Subjek akhirnya terperangkap dalam "zona nyaman" adiksi, dilindungi oleh dinding rasionalisasi yang ia bangun sendiri. Ia gagal berinovasi pada level paling fundamental: mengubah perilaku pribadi demi masa depan yang lebih baik.
Aditama, T. Y. (2018). Disonansi Kognitif dan Perilaku
Merokok pada Mahasiswa. Jurnal Psikologi Ulayat, 6(1), 55-68.
Lubis, R. H., & Hasibuan, A. F. (2020). Hubungan Antara
Kontrol Diri dan Pengetahuan Tentang Bahaya Rokok dengan Perilaku Merokok pada
Remaja. Jurnal Ilmiah Psikologi (Psikovidia), 24(2), 112-120.
Pratiwi, N. W., & Setyorogo, S. (2019).
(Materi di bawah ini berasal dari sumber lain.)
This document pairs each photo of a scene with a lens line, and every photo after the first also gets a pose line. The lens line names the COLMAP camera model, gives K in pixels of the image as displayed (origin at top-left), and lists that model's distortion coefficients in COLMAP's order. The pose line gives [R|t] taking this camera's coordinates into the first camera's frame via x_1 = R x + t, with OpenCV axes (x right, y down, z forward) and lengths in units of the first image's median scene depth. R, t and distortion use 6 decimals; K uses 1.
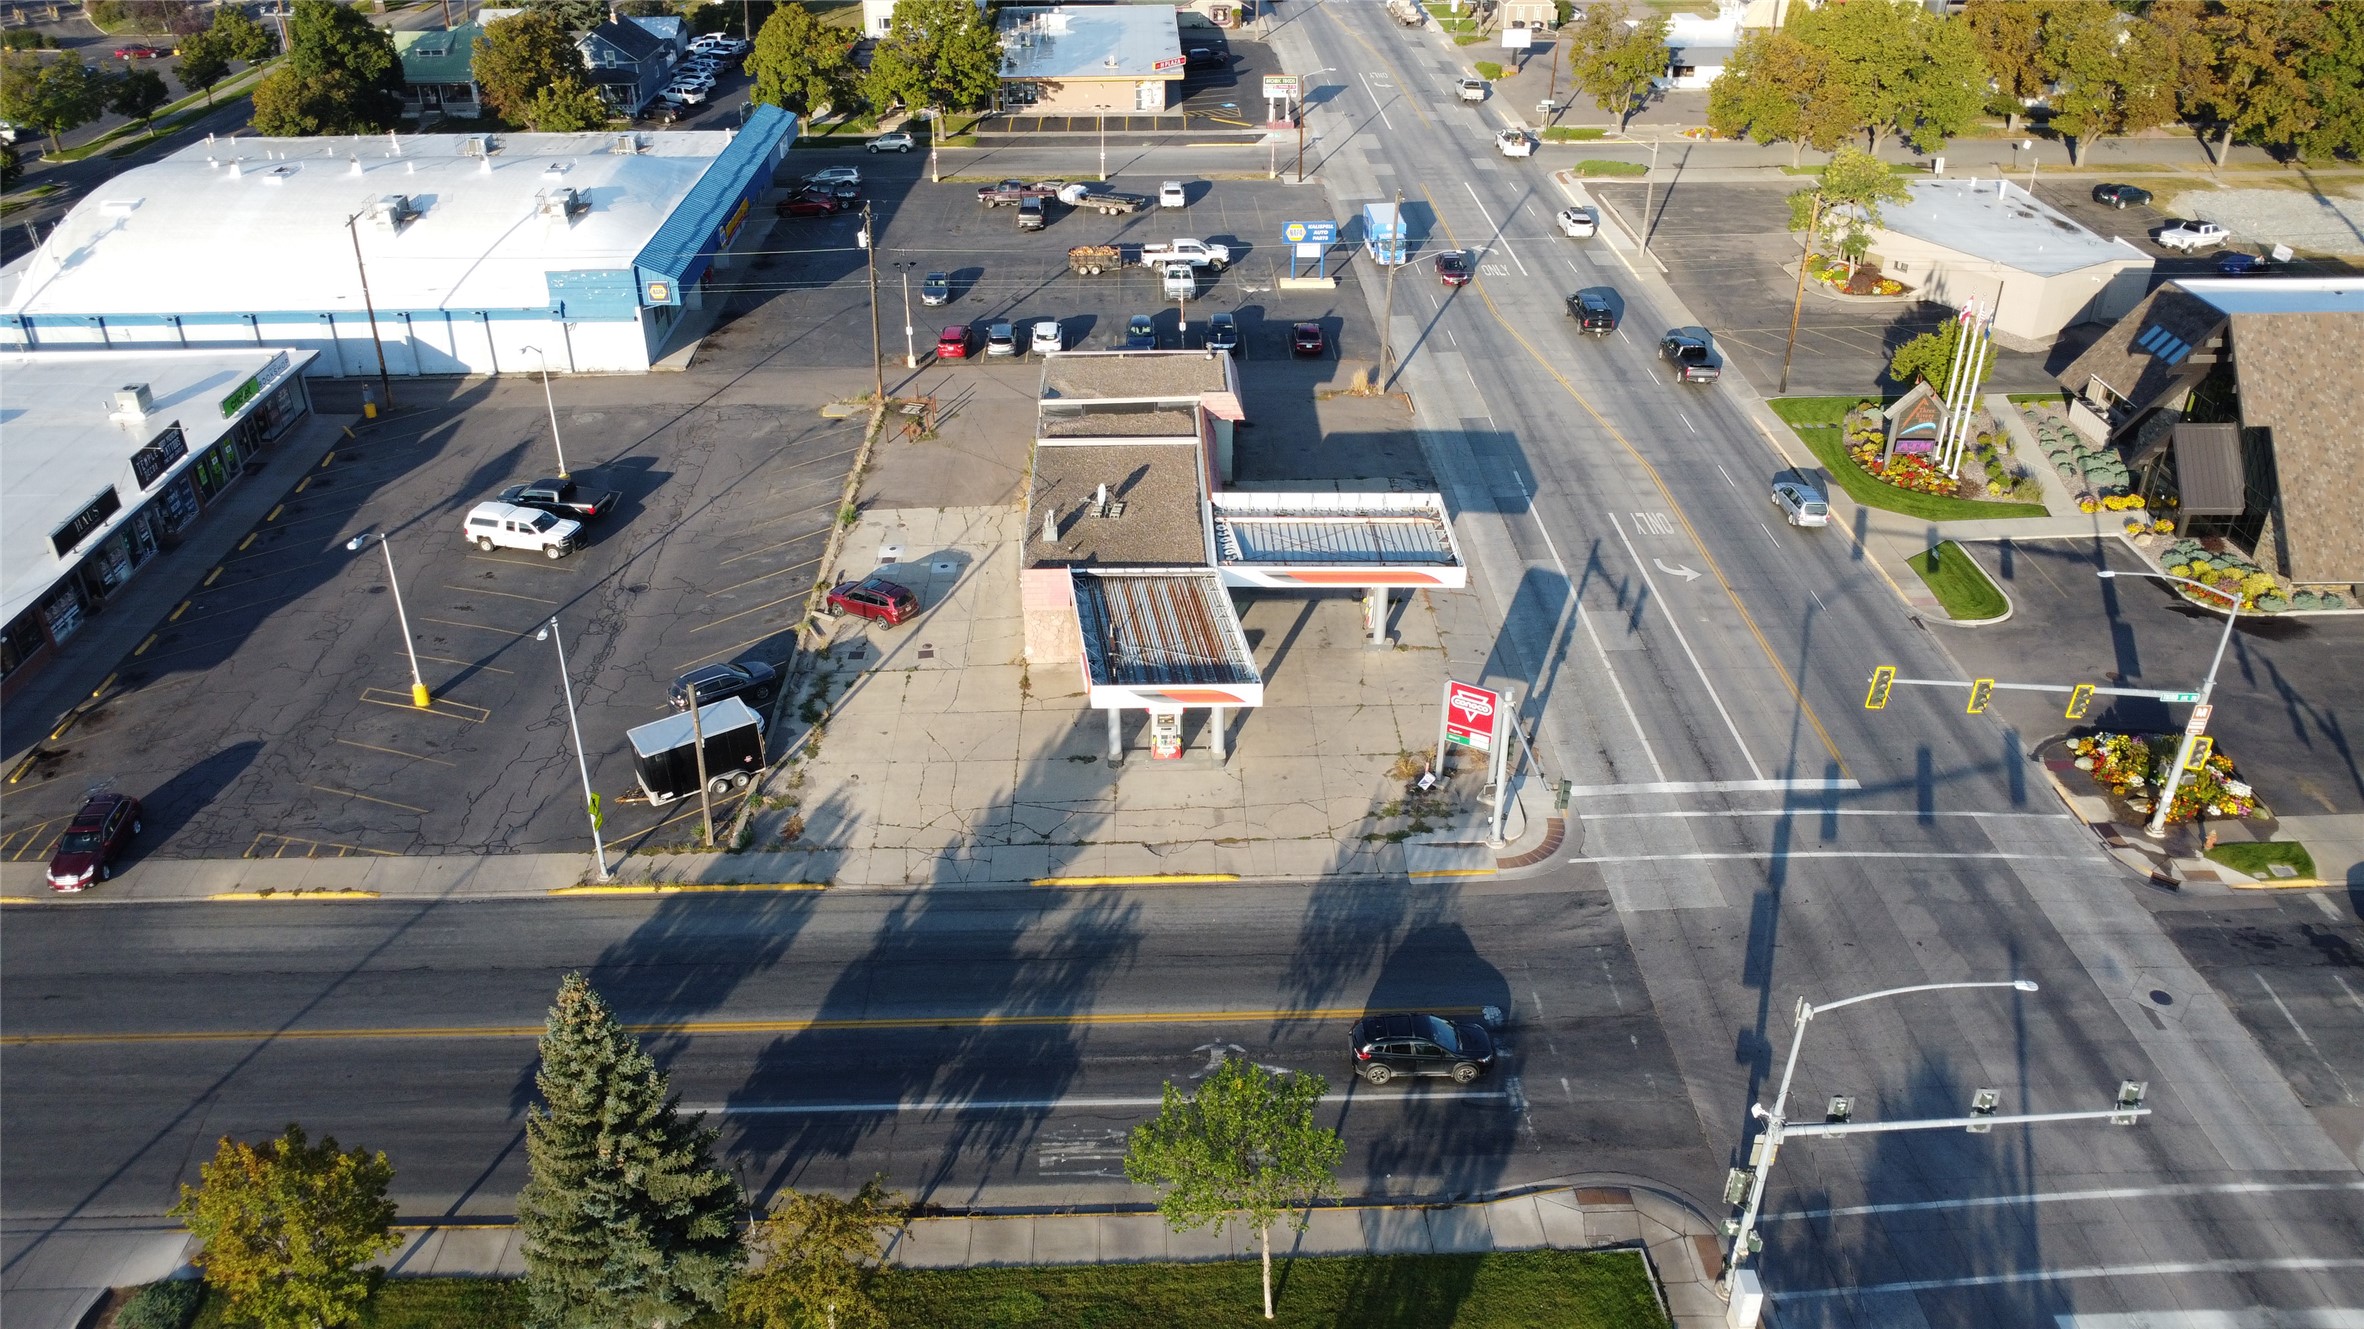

Peran
Rasionalisasi sebagai Mediator antara Pengetahuan Bahaya Rokok dan Intensi
Berhenti Merokok. Jurnal Psikologi Kesehatan, 7(3), 134-145.
Sari, I. P., & Hidayat, R. (2021). Psikologi Inovasi dan
Resistensi terhadap Perubahan Perilaku Kesehatan: Studi Kasus Perokok Aktif. Jurnal
Psikologi Sosial Indonesia, 15(1), 45-59.